### WHAT YOU WILL DO:
a – Reproduce word for word the stretch from "A third angle" through "identify other sources." in the piece on the sabermetric research database below.
b – According to the piece on the sabermetric research database below, how will the most noted researchers be determined?
Begin TEXT TO READ
In Part 1, I discussed current efforts to capture sabermetric research and announced my intention to create a new sabermetric research reference database that will be more comprehensive than those efforts. In this part, the critical questions of what works should be included and how the database is designed will be addressed.
Considering my goal for the yet-to-be-named sabermetric research database is to capture all sabermetric research, it’s important to consider what qualifies as sabermetric research. There are certain articles or books which most involved in sabermetrics would certainly agree should be included. Those are the easy entries. But to be comprehensive, the database will need to include more than the “greatest hits” of sabermetrics. That means there will need to be some way to decide what goes in and what doesn’t, and it shouldn’t be an individual person.
So how will it be determined that a published work will be included in the database? This is where the “greatest hits” will be of great use. Using those pieces or research that are already very well known as a starting point (such as The Hidden Game of Baseball or the Bill James abstracts), the database can be expanded upon by looking at the references and citations used in those works and including those works cited that are also sabermetric in nature. This, however, is merely a good start.
One result of a well-populated comprehensive research database will be the ability to identify schools of thought, and it’s possible that the “greatest hits” list I use will be from the currently dominant school of thought. It is also likely that, at some point, I’ll run into dead ends walking through citations in other works. So after exhausting the “greatest hits” path, I’ll turn to looking for work by the most noted researchers. They’ll be determined either by having won awards from SABR or having been hired by a big league front office as a result of their published work. It should be noted that this author-based method could encounter the same problems as the “greatest hits” method.
A third angle for finding works to be added to the database will be based on the source of the research. Certain publications and websites definitely carry more weight than others. Books and academic journal articles are certain to be included due to the review process these works undergo before being published. Presentations at conferences are also fairly likely to be included, though duplication of work will be avoided as many presentations will have corresponding papers published, especially from academia. Certain blogs and websites, like The Hardball Times, will also be considered. There are a few sabermetric primers that can be cross referenced to help identify other sources.
End TEXT TO READ
Begin RAW RECORDS
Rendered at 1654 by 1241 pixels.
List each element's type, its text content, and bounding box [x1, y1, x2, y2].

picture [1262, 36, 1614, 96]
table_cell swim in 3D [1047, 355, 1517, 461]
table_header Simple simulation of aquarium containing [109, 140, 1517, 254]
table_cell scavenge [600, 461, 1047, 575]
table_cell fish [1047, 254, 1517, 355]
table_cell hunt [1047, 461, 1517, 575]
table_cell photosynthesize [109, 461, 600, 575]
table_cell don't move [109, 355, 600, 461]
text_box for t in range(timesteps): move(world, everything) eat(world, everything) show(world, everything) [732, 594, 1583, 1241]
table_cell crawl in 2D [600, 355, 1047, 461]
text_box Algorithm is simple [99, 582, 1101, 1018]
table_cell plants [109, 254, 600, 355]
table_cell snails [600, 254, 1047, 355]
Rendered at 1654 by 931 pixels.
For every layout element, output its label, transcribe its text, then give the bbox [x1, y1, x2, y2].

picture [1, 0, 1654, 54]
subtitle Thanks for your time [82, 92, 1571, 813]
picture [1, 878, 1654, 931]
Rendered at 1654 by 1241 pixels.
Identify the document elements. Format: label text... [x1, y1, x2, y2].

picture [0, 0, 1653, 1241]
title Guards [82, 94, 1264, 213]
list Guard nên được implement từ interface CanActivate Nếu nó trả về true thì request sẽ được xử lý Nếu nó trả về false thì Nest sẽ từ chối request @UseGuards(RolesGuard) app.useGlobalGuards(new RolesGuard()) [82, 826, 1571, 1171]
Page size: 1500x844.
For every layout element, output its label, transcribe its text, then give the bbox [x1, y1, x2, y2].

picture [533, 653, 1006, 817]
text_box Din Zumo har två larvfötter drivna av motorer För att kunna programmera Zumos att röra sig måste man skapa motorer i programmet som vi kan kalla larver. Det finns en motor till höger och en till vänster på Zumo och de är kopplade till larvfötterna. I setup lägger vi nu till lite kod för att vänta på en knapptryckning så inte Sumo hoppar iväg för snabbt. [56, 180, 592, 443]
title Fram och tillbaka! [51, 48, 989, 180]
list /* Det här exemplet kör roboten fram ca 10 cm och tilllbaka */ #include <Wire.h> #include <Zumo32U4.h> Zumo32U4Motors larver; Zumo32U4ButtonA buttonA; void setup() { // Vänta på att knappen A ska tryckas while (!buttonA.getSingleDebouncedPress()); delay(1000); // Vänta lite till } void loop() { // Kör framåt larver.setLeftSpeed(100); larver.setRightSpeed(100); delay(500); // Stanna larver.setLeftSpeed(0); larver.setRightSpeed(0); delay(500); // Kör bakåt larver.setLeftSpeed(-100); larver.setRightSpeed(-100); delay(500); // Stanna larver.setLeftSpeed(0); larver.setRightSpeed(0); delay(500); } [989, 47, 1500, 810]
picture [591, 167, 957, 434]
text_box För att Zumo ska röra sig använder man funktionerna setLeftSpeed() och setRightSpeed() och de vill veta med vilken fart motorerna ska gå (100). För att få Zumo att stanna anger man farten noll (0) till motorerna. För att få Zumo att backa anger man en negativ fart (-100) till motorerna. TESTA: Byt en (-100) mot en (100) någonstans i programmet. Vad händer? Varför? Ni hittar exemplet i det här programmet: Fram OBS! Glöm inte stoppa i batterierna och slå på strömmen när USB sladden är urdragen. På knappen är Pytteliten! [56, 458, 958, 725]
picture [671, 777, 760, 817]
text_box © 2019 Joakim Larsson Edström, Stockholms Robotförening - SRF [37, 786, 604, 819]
End RAW RECORDS
### THE RESPONSES:
a –
A third angle for finding works to be added to the database will be based on the source of the research. Certain publications and websites definitely carry more weight than others. Books and academic journal articles are certain to be included due to the review process these works undergo before being published. Presentations at conferences are also fairly likely to be included, though duplication of work will be avoided as many presentations will have corresponding papers published, especially from academia. Certain blogs and websites, like The Hardball Times, will also be considered. There are a few sabermetric primers that can be cross referenced to help identify other sources.

b – They will be determined either by having won awards from SABR or by having been hired by a big league front office as a result of their published work.